REQUIREMENT => Only the pictures are dropped. Restate each line below word for word.

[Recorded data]
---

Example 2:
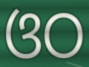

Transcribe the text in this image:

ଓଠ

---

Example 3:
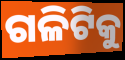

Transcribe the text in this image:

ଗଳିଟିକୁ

ANSWER FOR THE TASK =>
---

Example 2:

Transcribe the text in this image:

ଓଠ

---

Example 3:

Transcribe the text in this image:

ଗଳିଟିକୁ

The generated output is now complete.